Government decides against charities anti-avoidance legislation

Changing the charity definition for tax purposes – government decision

Autumn Statement 2013 announced that legislation would be brought forward to prevent charities being set up to avoid tax following consultation with the sector.

HM Revenue & Customs (HMRC) has developed 2 alternative legislative approaches to implement the Autumn Statement announcement. Following informal consultation, HMRC published a discussion paper seeking feedback to the 2 approaches. Based on responses to that discussion paper and engagement with the sector, the Government has decided not to legislate in Finance Bill 2014. Feedback confirmed that the 2 approaches outlined in the paper would have a disproportionate and unacceptable effect upon the charity sector and legitimate donors. Possible damage to innocent charities and our existing and new controls mean that changing the law is not justified at this point.

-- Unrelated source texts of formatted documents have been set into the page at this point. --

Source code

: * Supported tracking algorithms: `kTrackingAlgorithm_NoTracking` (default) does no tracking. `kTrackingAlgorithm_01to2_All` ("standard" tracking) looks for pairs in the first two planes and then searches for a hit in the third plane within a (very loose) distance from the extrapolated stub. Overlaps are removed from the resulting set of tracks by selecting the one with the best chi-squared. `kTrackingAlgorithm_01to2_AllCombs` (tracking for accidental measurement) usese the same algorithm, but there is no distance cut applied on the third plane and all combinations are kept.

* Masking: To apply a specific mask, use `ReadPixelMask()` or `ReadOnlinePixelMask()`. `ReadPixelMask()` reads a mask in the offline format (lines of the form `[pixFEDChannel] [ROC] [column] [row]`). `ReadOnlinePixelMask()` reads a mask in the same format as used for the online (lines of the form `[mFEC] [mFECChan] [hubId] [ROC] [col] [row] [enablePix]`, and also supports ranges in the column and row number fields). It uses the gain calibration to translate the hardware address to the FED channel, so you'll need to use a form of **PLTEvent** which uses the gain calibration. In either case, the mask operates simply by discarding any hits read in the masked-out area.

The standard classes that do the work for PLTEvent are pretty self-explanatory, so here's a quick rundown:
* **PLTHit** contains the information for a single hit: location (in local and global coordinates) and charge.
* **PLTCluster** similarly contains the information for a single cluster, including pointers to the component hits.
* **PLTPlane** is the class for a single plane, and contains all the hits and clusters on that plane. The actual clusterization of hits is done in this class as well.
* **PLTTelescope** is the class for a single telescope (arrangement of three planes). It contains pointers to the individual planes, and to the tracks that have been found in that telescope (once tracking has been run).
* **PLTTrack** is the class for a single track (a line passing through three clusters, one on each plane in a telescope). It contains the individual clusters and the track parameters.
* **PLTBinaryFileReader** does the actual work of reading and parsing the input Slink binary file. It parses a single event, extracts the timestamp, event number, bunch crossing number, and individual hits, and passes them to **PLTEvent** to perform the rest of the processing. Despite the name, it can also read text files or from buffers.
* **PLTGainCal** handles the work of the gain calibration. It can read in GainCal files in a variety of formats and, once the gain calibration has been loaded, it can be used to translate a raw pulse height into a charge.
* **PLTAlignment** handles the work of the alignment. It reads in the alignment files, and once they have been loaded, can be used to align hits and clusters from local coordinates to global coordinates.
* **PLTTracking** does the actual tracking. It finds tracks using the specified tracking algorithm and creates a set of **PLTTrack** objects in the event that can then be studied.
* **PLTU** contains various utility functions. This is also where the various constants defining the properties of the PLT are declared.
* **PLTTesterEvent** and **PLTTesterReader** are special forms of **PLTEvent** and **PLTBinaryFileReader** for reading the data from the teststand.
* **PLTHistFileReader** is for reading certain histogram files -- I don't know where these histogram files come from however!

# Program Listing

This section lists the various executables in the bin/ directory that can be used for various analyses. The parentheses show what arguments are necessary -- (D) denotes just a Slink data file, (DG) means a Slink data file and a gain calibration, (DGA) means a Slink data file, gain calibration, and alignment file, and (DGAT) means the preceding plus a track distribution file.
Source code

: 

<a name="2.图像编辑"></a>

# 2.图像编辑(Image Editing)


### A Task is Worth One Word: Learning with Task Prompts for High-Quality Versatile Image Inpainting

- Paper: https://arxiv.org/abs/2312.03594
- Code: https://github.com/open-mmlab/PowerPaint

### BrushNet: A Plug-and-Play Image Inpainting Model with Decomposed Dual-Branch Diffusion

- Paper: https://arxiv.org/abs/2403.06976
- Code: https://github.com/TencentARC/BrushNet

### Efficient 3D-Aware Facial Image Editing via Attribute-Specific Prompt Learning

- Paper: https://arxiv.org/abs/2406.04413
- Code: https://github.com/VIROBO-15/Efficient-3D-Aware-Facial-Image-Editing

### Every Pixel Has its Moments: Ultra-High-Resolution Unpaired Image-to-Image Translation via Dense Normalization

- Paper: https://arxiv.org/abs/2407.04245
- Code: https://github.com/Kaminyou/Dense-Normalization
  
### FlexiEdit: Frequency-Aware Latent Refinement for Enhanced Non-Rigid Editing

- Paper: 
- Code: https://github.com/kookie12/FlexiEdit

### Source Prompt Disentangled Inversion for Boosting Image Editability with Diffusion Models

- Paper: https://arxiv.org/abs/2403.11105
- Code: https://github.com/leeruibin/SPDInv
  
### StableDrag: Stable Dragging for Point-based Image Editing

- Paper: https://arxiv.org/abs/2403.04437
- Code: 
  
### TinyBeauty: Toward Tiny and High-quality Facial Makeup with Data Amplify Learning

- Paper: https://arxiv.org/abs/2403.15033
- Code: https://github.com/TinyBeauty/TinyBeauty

HMRC already has a wide range of tools available to tackle avoidance and has recently had considerable success in the courts in challenging certain schemes. Recent changes in powers such as the General Anti-Abuse Rule and the fit and proper person test for charities, coupled with our new Accelerated Payments regime, will provide additional deterrence.

The Government is clear that charity tax reliefs should not be subject to abuse. HMRC will continue to monitor the situation and maintain a dialogue with the sector in case there are developments or new ideas are put forward. The Government will act if it becomes clear that more controls are needed.